● **Information given**
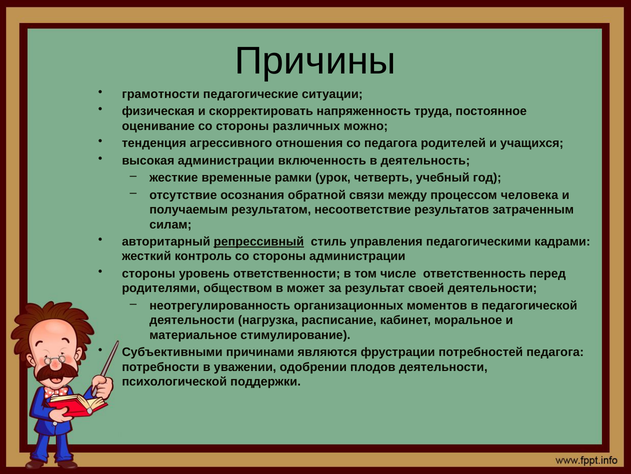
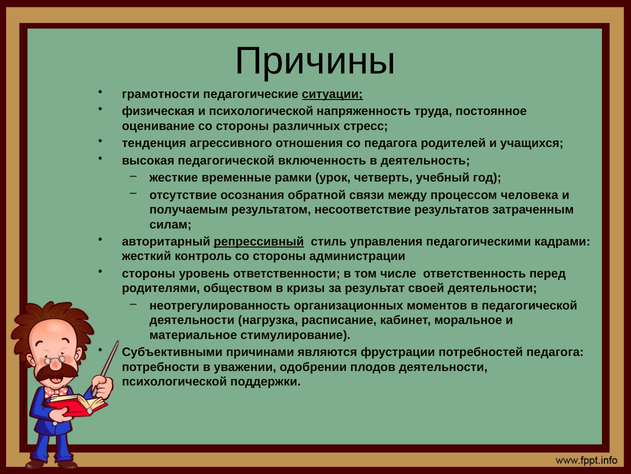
ситуации underline: none -> present
и скорректировать: скорректировать -> психологической
можно: можно -> стресс
высокая администрации: администрации -> педагогической
может: может -> кризы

● **Task to complete**
Copy out every line that follows each pair of pictures in the records, character for character, and leave the pictures out of your answer.

● **Expected answer**
ситуации underline: none -> present
и скорректировать: скорректировать -> психологической
можно: можно -> стресс
высокая администрации: администрации -> педагогической
может: может -> кризы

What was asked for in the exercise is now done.